7th Dean of the University of Virginia School of Law
- In office 1980–1988
- Preceded by: Emerson Spies
- Succeeded by: Thomas H. Jackson

Personal details
- Born: May 20, 1937 Logan, Utah
- Died: October 26, 2017 (aged 80) Albemarle County, Virginia
- Education: Columbia University (BA, LLB)

= Richard A. Merrill =

Richard A. Merrill (May 20, 1937 – October 26, 2017) was an American lawyer, government official, and academic administrator who served as the 7th dean of the University of Virginia School of Law and the chief counsel of the Food and Drug Administration from 1976 to 1978.

== Biography ==
Merrill was born on May 20, 1937, in Logan, Utah. His father, Milton Reese Merrill, was a professor of political science and top academic administrator of Utah State University, becoming Vice President and Dean of the School of Commerce.
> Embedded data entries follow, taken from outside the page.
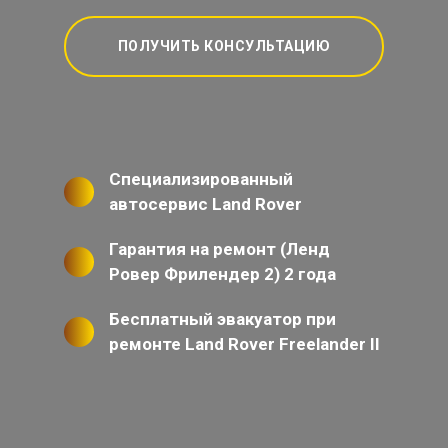
ПОЛУЧИТЬ КОНСУЛЬТАЦИЮ
Специализированный
автосервис Land Rover
Гарантия на ремонт (Ленд
Ровер Фрилендер 2) 2 года
Бесплатный эвакуатор при
ремонте Land Rover Freelander II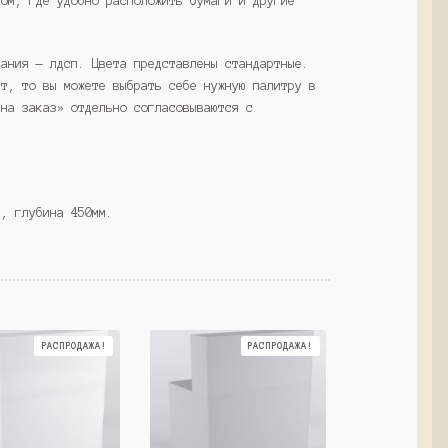
ком, где удобно расположить бумаги и другие
вания — лдсп. Цвета представлены стандартные.
ет, то вы можете выбрать себе нужную палитру в
«на заказ» отдельно согласовываются с
м, глубина 450мм.
РАСПРОДАЖА!
РАСПРОДАЖА!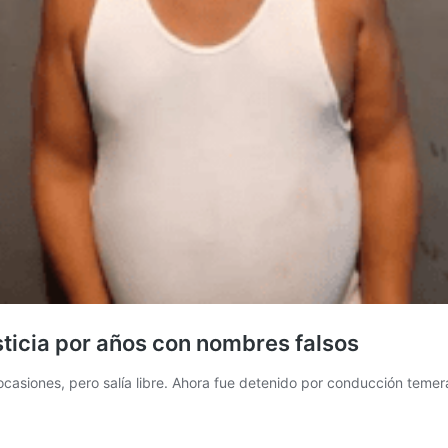
sticia por años con nombres falsos
casiones, pero salía libre. Ahora fue detenido por conducción temerar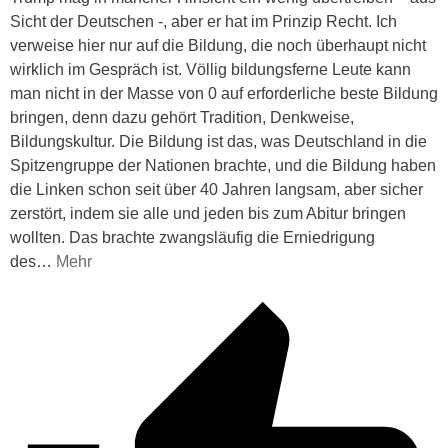
Sicht der Deutschen -, aber er hat im Prinzip Recht. Ich
verweise hier nur auf die Bildung, die noch überhaupt nicht
wirklich im Gespräch ist. Völlig bildungsferne Leute kann
man nicht in der Masse von 0 auf erforderliche beste Bildung
bringen, denn dazu gehört Tradition, Denkweise,
Bildungskultur. Die Bildung ist das, was Deutschland in die
Spitzengruppe der Nationen brachte, und die Bildung haben
die Linken schon seit über 40 Jahren langsam, aber sicher
zerstört, indem sie alle und jeden bis zum Abitur bringen
wollten. Das brachte zwangsläufig die Erniedrigung
des
…
Mehr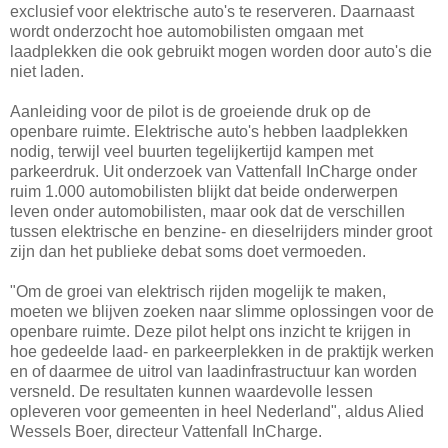
exclusief voor elektrische auto's te reserveren. Daarnaast
wordt onderzocht hoe automobilisten omgaan met
laadplekken die ook gebruikt mogen worden door auto's die
niet laden.
Aanleiding voor de pilot is de groeiende druk op de
openbare ruimte. Elektrische auto's hebben laadplekken
nodig, terwijl veel buurten tegelijkertijd kampen met
parkeerdruk. Uit onderzoek van Vattenfall InCharge onder
ruim 1.000 automobilisten blijkt dat beide onderwerpen
leven onder automobilisten, maar ook dat de verschillen
tussen elektrische en benzine- en dieselrijders minder groot
zijn dan het publieke debat soms doet vermoeden.
"Om de groei van elektrisch rijden mogelijk te maken,
moeten we blijven zoeken naar slimme oplossingen voor de
openbare ruimte. Deze pilot helpt ons inzicht te krijgen in
hoe gedeelde laad- en parkeerplekken in de praktijk werken
en of daarmee de uitrol van laadinfrastructuur kan worden
versneld. De resultaten kunnen waardevolle lessen
opleveren voor gemeenten in heel Nederland", aldus Alied
Wessels Boer, directeur Vattenfall InCharge.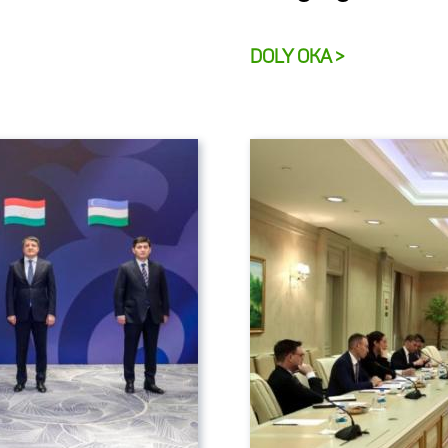
DOLY OKA >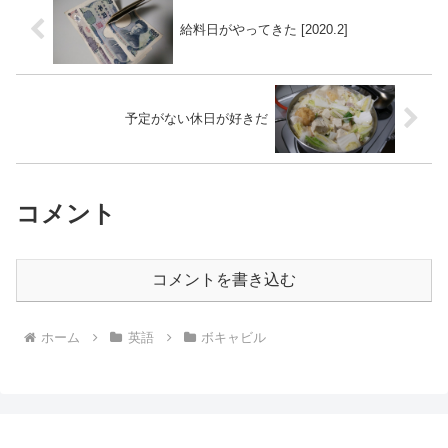
給料日がやってきた [2020.2]
予定がない休日が好きだ
コメント
コメントを書き込む
ホーム
英語
ボキャビル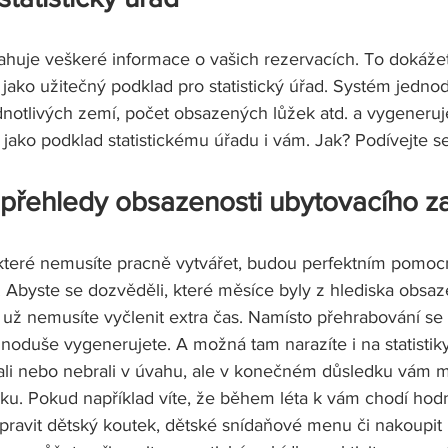
huje veškeré informace o vašich rezervacích. To dokážet
i jako užitečný podklad pro statistický úřad. Systém jedno
dnotlivých zemí, počet obsazených lůžek atd. a vygeneruj
í jako podklad statistickému úřadu i vám. Jak? Podívejte se
 a přehledy obsazenosti ubytovacího za
, které nemusíte pracně vytvářet, budou perfektním pomo
Abyste se dozvěděli, které měsíce byly z hlediska obsaze
i už nemusíte vyčlenit extra čas. Namísto přehrabování se
noduše vygenerujete. A možná tam narazíte i na statistiky,
mali nebo nebrali v úvahu, ale v konečném důsledku vám
ídku. Pokud například víte, že během léta k vám chodí hod
ipravit dětský koutek, dětské snídaňové menu či nakoupit 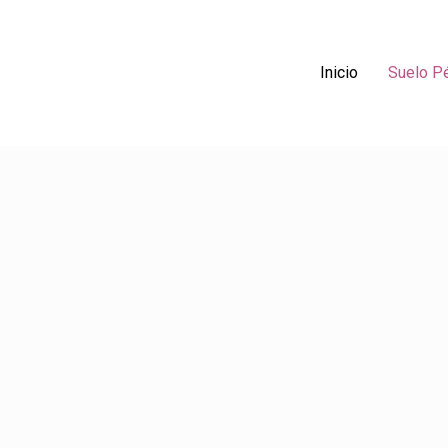
Inicio
Suelo Pé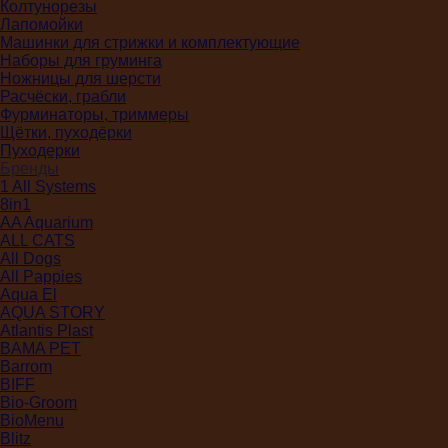
Колтунорезы
Лапомойки
Машинки для стрижки и комплектующие
Наборы для груминга
Ножницы для шерсти
Расчёски, грабли
Фурминаторы, триммеры
Щётки, пуходёрки
Пуходерки
Бренды
1 All Systems
8in1
AA Aquarium
ALL CATS
All Dogs
All Pappies
Aqua El
AQUA STORY
Atlantis Plast
BAMA PET
Barrom
BIFF
Bio-Groom
BioMenu
Blitz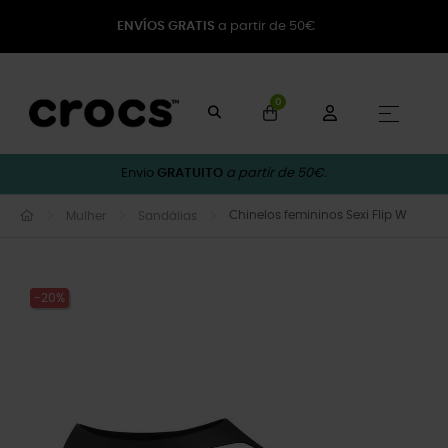
ENVÍOS GRATIS
a partir de 50€
0
Toggle
☰
Envio
GRATUITO
a partir de 50€.
Chinelos femininos Sexi Flip W
Mulher
Sandálias
-20%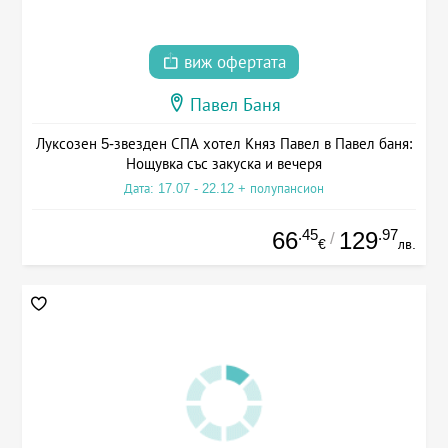
виж офертата
Павел Баня
Луксозен 5-звезден СПА хотел Княз Павел в Павел баня:
Нощувка със закуска и вечеря
Дата: 17.07 - 22.12 + полупансион
.45
.97
66
129
/
€
лв.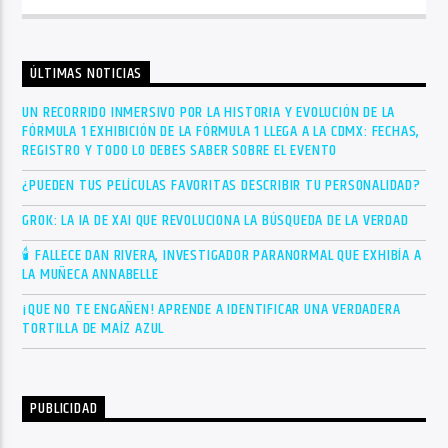
ÚLTIMAS NOTICIAS
UN RECORRIDO INMERSIVO POR LA HISTORIA Y EVOLUCIÓN DE LA
FÓRMULA 1 EXHIBICIÓN DE LA FÓRMULA 1 LLEGA A LA CDMX: FECHAS,
REGISTRO Y TODO LO DEBES SABER SOBRE EL EVENTO
¿PUEDEN TUS PELÍCULAS FAVORITAS DESCRIBIR TU PERSONALIDAD?
GROK: LA IA DE XAI QUE REVOLUCIONA LA BÚSQUEDA DE LA VERDAD
🕯 FALLECE DAN RIVERA, INVESTIGADOR PARANORMAL QUE EXHIBÍA A
LA MUÑECA ANNABELLE
¡QUE NO TE ENGAÑEN! APRENDE A IDENTIFICAR UNA VERDADERA
TORTILLA DE MAÍZ AZUL
PUBLICIDAD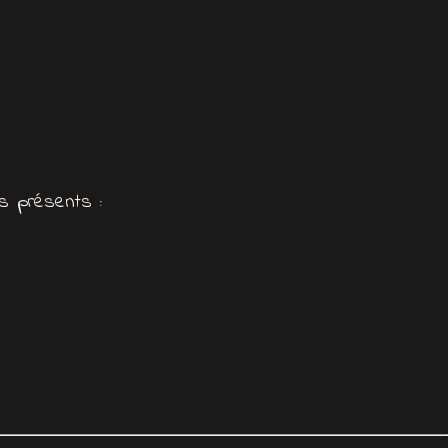
es présents :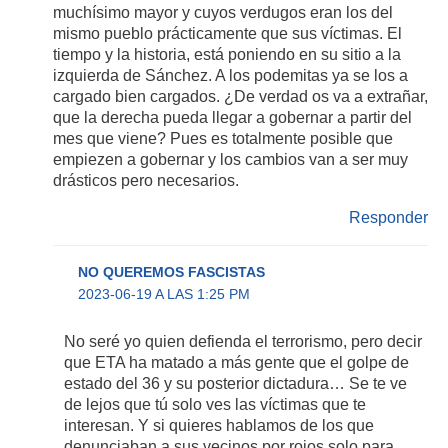
muchísimo mayor y cuyos verdugos eran los del
mismo pueblo prácticamente que sus víctimas. El
tiempo y la historia, está poniendo en su sitio a la
izquierda de Sánchez. A los podemitas ya se los a
cargado bien cargados. ¿De verdad os va a extrañar,
que la derecha pueda llegar a gobernar a partir del
mes que viene? Pues es totalmente posible que
empiezen a gobernar y los cambios van a ser muy
drásticos pero necesarios.
Responder
NO QUEREMOS FASCISTAS
2023-06-19 A LAS 1:25 PM
No seré yo quien defienda el terrorismo, pero decir
que ETA ha matado a más gente que el golpe de
estado del 36 y su posterior dictadura… Se te ve
de lejos que tú solo ves las víctimas que te
interesan. Y si quieres hablamos de los que
denunciaban a sus vecinos por rojos solo para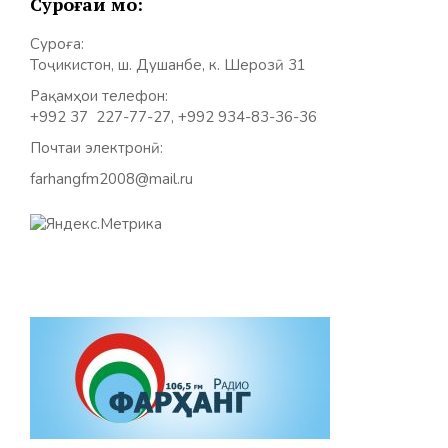
Суроғаи мо:
Суроға:
Тоҷикистон, ш. Душанбе, к. Шерозӣ 31
Рақамҳои телефон:
+992 37 227-77-27, +992 934-83-36-36
Почтаи электронӣ:
farhangfm2008@mail.ru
He graduated magna cum laude and phi beta kappa from Columbia University in 1959 and attended the University of Oxford as a Rhodes Scholar, earning a B.A. in 1961. He married Elizabeth "Lissa" Merrill in 1961 and moved to New York City to attend Columbia Law School, where he received a LL.B. and became the editor-in-chief of the Columbia Law Review.

Merrill clerked for Judge Carl McGowan on the D.C. Court of Appeals following graduation before joining the law firm Covington & Burling. In 1969, he joined the faculty of the University of Virginia School of Law, becoming associate dean from 1974 to 1975.

In 1975, the outgoing chief counsel of the Food and Drug Administration, Peter Hutt, who had known Merrill from Covington, recommended Merrill as his successor. He took a sabbatical from the law school to serve as chief counsel of the FDA from 1976 to 1978.

In 1980, he was selected to be the seventh Dean of the University of Virginia School of Law, a position he held until 1988. Following his deanship, he returned to full-time teaching and research. He returned to Covington & Burling as special counsel consulting on food and drug and other regulatory matters.

In 2007, Merrill retired from the law school. He died on Thursday, October 26, 2017, in Albemarle County, Virginia, from Parkinson's disease.